Pablo era diputado por el barrio de Los Sitios y estableció su oficina, que no era más que un buró y una persona allí escuchando y recogiendo las inquietudes. Recuerdo que era en el cruce de las calles Reina y Campanario, donde antes estuviera un taller conocido como CUBACOSE. Poco a poco, con fondos que fueron generándose en la Fundación comenzó un proceso de restaurar algunos espacios y atender necesidades de algunos vecinos electores. Así fue por al menos dos años.

Sería la Fundación quien por vez primera organizaría un desembarco masivo de arte y artistas cubanos en Europa, España en lo fundamental —las ciudades de Madrid y Barcelona fundamentalmente—, al organizar “la semana fundacional”. Nuestro arte brillaba en esas ciudades y muchos artistas nuestros encontrarían espacio para su obra en aquellos parajes.

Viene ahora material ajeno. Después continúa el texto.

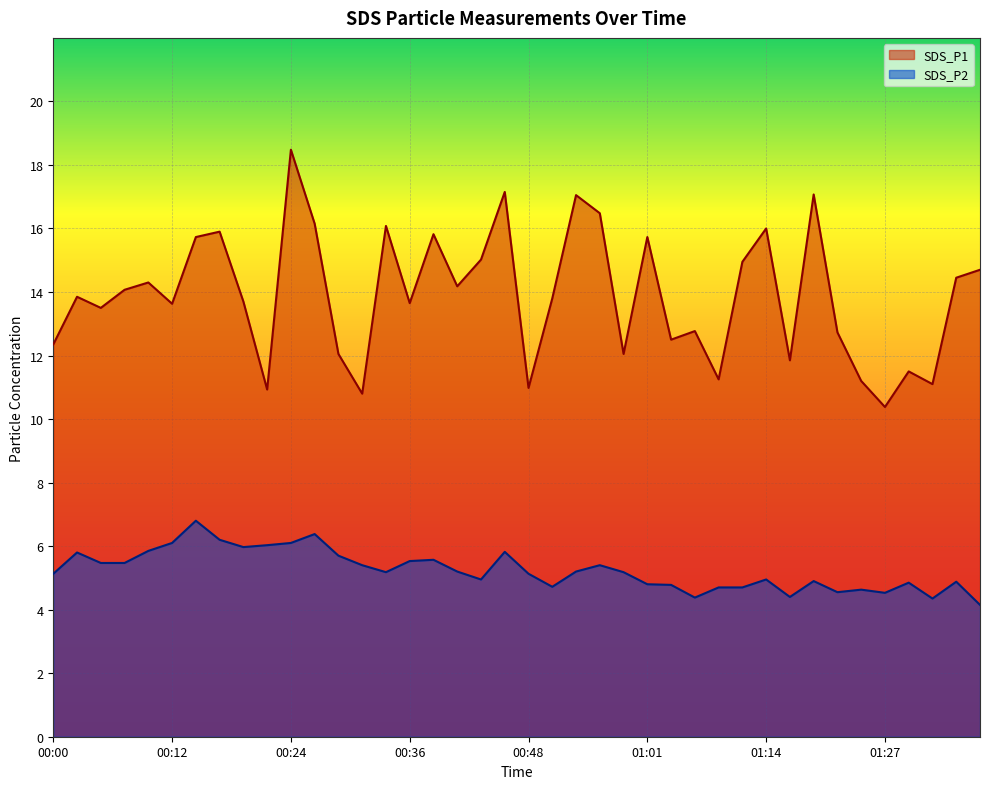

How many data points in SDS_P2 are above 5?

23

Pero la gran pasión de Pablo en el tema Fundación y música se expresó en tres proyectos fundamentales: la Camerata Romeu, la Scolam Cantorum y Yoruba Andabo. Hubo otras apuestas como el Dúo Cachibache, Raúl Torres y un largo y discreto etcétera.

“Pablo estaba en la casa, en su rincón expectante y sonriente. Siempre sonriente”.

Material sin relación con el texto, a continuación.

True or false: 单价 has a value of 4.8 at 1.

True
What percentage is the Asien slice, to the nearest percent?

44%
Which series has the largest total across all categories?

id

En estos tiempos que se habla de cadenas de transmisiones de contenidos es justo reconocer y alabar que sería la fundación de Pablo la adelantada en Cuba de fenómenos como los programas de radio (podcast) y de video listos para emitir en cualquier lugar que fuera necesario. Gracias a ello más de un realizador de esos medios pudo realizar su sueño cultural y estético.

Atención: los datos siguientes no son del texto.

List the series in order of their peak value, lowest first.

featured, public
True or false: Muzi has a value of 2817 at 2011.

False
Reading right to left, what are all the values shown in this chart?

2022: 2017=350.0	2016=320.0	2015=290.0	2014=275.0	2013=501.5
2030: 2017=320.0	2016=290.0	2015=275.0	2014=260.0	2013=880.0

Y yo… seguí viendo a Pablo, unas veces más cercana que otra. Formé parte de quienes le acompañaron en una gira a México y viví acontecimientos que algún día contaré, estuve cuando fraguó algunos de esos sueños que pudo o no realizar y atesoré momentos que me hicieron mejor persona.

Nuestro último encuentro fue en una peña del Ambia en la Uneac. Víspera de su cumpleaños. Estaban invitados Yoruba y los Muñequitos de Matanzas. Pablo rumbeó y algunos terminamos en su estudio. Ese día hablamos de la entrevista que muchos años antes habíamos concertado y compartimos puntos de vista sobre la cultura y la música cubanas. También hablamos de algunos que ya no estaban y que a todos alguna vez nos unieron.

Sabía desde hace unos días que él, como había afirmado en una de sus canciones, también se iría. Que no podría decirle a la muerte amada que no tenía interés en saber de ella. En fin, que no volveríamos a compartir el mismo espacio, la misma dimensión.

En lo personal sé que un día lo encontraré. Sus discos y él siguen en una esquina de mi casa, son una presencia obligada y más de una vez me he valido de sus canciones para completar una frase.

Yo espero recordarlo, en mi vejez con cierto amor y el orgullo de alguna vez haber compartido su suerte al pasar, por la vida de todos nosotros, por esa cultura a la que propuso una y otra vez espacios e ideas que le trascienden.